Stated goal 1 =
Present the rows below as a numbered list, leaving out blank lines. Include only the rows from the line that has "collectors: T. J. Howell" through the line that has "elevation (m): 800", and stop after that line.

The optical band gap, commonly known as the excitation energy (E_x) of a molecule, is the minimum amount of energy required to excite an electron⁴⁹ and is an important asset in determining the capability of the desired molecule to be utilized in the active layer of the OSCs. An effectively performing photovoltaic cell generally needs to have a low value of E_x.⁵⁰ From Tables 4 and 5, it can be seen that the E_x of all the molecules in both the reported series is lower than the E_x of IOR, while between the “a” and “b” series, the former exhibits the lower values of E_x. Again, the lower E_x values of all the proposed molecules than reference could be due to their enhanced charge transferring bridges, as opposed to the ones in IOR, while the lowest value amongst all, of the molecules of “a” series, promotes our claim of this series being a better one due to the substitution position of its prominent bridges. In addition, the lowest E_x value amongst all the molecules in the evaluated solvent phase was seen for IO2_a, which could also be the reason behind its highest λ_max value in this solvent. Actually, all the molecules in both the analyzed phases follow the same trend as the one in the case of their λ_max values, so it could be said that λ_max has a direct relation to excitation energy in the case of our studied molecules.⁵¹

The oscillator strength (f) is a prominent dimensionless parameter, which has a direct relation with the light-harvesting efficiency (LHE) of a molecule. This LHE is the ability of a molecule to harvest the energy that falls upon its surface.⁵² Thus, the greater the value of f, the greater will be the LHE, and in return greater will be the photovoltaic abilities of the molecule.⁵³ Between our newly reported series, the “a” series once again gave better results than its relative counterpart and thus could exhibit better charge transfer attributes than the “b” series. The values of LHE in Tables 4 and 5 were obtained from the formula written below.

Stated goal 2 =
In the passage on excitation energy and oscillator strength, which molecule has the lowest excitation energy in the evaluated solvent phase?

Listed entries =
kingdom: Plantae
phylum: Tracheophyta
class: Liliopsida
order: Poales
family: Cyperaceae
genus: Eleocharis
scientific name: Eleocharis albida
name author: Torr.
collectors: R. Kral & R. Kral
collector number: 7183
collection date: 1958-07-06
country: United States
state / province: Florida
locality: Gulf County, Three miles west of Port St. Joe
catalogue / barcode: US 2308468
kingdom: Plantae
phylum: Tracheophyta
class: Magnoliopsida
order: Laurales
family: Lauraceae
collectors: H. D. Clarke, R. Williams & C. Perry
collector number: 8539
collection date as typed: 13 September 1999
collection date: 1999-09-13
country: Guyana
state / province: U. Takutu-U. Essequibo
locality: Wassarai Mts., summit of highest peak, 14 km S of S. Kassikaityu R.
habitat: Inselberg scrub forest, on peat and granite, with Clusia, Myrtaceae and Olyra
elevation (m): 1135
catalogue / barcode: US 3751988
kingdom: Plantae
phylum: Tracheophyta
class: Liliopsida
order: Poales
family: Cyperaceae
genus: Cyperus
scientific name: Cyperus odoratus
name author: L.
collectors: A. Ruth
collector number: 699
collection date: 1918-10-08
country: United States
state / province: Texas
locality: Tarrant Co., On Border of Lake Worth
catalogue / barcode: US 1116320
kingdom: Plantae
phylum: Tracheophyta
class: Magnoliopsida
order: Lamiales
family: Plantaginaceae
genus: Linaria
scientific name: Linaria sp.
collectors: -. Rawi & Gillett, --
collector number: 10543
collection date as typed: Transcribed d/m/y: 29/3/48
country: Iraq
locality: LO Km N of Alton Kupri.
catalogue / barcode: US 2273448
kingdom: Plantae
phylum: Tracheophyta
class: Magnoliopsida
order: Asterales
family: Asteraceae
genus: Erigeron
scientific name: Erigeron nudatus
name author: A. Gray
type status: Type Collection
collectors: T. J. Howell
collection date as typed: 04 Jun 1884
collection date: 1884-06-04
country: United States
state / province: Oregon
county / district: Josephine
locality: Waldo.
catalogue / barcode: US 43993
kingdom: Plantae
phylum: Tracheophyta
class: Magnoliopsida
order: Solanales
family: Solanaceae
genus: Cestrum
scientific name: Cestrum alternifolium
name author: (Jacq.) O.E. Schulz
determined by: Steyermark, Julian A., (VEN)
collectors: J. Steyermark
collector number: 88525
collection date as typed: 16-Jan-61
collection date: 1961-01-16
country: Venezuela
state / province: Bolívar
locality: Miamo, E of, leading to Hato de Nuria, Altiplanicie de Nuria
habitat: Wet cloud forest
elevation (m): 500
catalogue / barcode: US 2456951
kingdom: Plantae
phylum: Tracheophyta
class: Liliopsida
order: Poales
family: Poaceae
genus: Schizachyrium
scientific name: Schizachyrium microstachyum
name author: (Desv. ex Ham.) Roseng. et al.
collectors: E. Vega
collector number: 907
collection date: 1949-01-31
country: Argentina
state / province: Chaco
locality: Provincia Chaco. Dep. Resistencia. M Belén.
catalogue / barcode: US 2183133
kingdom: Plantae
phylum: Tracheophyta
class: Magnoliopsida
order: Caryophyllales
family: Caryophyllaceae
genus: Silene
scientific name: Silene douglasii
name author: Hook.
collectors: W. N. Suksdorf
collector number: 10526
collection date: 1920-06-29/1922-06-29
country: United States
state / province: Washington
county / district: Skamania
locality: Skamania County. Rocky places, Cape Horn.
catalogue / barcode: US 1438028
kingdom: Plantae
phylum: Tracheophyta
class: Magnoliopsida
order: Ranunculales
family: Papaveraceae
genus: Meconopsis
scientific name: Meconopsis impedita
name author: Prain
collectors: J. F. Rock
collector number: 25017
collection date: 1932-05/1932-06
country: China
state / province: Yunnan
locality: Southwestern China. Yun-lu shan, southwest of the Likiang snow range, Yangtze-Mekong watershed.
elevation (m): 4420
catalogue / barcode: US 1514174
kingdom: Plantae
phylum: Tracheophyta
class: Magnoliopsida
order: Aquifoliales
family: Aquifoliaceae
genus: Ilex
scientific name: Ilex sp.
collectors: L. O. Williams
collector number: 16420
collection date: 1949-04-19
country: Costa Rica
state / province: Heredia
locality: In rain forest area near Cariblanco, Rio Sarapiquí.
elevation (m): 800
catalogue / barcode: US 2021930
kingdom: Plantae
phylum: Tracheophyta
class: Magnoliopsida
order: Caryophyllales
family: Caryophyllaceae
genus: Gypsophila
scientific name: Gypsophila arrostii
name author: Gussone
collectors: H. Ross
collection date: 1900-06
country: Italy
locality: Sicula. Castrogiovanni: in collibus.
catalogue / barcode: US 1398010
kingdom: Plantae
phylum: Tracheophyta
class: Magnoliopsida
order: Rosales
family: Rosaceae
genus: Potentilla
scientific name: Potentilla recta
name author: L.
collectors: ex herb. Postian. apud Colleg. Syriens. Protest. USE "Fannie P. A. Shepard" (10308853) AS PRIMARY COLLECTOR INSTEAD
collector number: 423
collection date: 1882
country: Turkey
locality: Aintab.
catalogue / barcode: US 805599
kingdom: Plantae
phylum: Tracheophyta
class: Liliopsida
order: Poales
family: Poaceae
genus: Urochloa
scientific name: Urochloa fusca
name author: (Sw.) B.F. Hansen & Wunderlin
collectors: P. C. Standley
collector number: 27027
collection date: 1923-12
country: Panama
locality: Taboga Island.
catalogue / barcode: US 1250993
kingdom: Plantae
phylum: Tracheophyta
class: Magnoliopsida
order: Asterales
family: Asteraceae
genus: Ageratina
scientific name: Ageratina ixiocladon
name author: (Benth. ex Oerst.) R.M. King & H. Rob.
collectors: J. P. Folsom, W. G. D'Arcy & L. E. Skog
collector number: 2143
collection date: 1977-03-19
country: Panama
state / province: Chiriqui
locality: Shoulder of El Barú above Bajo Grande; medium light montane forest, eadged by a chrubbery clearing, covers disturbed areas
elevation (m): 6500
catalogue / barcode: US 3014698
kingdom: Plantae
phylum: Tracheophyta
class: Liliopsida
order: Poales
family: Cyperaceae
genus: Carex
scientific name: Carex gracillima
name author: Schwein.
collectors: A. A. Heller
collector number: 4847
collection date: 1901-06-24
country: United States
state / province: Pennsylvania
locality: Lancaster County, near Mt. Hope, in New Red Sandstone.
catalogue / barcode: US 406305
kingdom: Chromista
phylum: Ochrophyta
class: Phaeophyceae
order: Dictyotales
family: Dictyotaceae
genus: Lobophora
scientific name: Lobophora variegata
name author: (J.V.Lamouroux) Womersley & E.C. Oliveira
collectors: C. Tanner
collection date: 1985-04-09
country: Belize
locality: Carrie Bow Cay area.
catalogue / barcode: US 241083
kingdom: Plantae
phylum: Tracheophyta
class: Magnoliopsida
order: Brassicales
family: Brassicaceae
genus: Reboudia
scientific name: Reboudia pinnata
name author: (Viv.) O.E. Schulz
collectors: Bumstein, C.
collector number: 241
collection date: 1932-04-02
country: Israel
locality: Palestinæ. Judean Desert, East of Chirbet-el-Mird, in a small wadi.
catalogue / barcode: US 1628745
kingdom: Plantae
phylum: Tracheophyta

Task output 1 =
1. collectors: T. J. Howell
2. collection date as typed: 04 Jun 1884
3. collection date: 1884-06-04
4. country: United States
5. state / province: Oregon
6. county / district: Josephine
7. locality: Waldo.
8. catalogue / barcode: US 43993
9. kingdom: Plantae
10. phylum: Tracheophyta
11. class: Magnoliopsida
12. order: Solanales
13. family: Solanaceae
14. genus: Cestrum
15. scientific name: Cestrum alternifolium
16. name author: (Jacq.) O.E. Schulz
17. determined by: Steyermark, Julian A., (VEN)
18. collectors: J. Steyermark
19. collector number: 88525
20. collection date as typed: 16-Jan-61
21. collection date: 1961-01-16
22. country: Venezuela
23. state / province: Bolívar
24. locality: Miamo, E of, leading to Hato de Nuria, Altiplanicie de Nuria
25. habitat: Wet cloud forest
26. elevation (m): 500
27. catalogue / barcode: US 2456951
28. kingdom: Plantae
29. phylum: Tracheophyta
30. class: Liliopsida
31. order: Poales
32. family: Poaceae
33. genus: Schizachyrium
34. scientific name: Schizachyrium microstachyum
35. name author: (Desv. ex Ham.) Roseng. et al.
36. collectors: E. Vega
37. collector number: 907
38. collection date: 1949-01-31
39. country: Argentina
40. state / province: Chaco
41. locality: Provincia Chaco. Dep. Resistencia. M Belén.
42. catalogue / barcode: US 2183133
43. kingdom: Plantae
44. phylum: Tracheophyta
45. class: Magnoliopsida
46. order: Caryophyllales
47. family: Caryophyllaceae
48. genus: Silene
49. scientific name: Silene douglasii
50. name author: Hook.
51. collectors: W. N. Suksdorf
52. collector number: 10526
53. collection date: 1920-06-29/1922-06-29
54. country: United States
55. state / province: Washington
56. county / district: Skamania
57. locality: Skamania County. Rocky places, Cape Horn.
58. catalogue / barcode: US 1438028
59. kingdom: Plantae
60. phylum: Tracheophyta
61. class: Magnoliopsida
62. order: Ranunculales
63. family: Papaveraceae
64. genus: Meconopsis
65. scientific name: Meconopsis impedita
66. name author: Prain
67. collectors: J. F. Rock
68. collector number: 25017
69. collection date: 1932-05/1932-06
70. country: China
71. state / province: Yunnan
72. locality: Southwestern China. Yun-lu shan, southwest of the Likiang snow range, Yangtze-Mekong watershed.
73. elevation (m): 4420
74. catalogue / barcode: US 1514174
75. kingdom: Plantae
76. phylum: Tracheophyta
77. class: Magnoliopsida
78. order: Aquifoliales
79. family: Aquifoliaceae
80. genus: Ilex
81. scientific name: Ilex sp.
82. collectors: L. O. Williams
83. collector number: 16420
84. collection date: 1949-04-19
85. country: Costa Rica
86. state / province: Heredia
87. locality: In rain forest area near Cariblanco, Rio Sarapiquí.
88. elevation (m): 800

Task output 2 =
IO2_a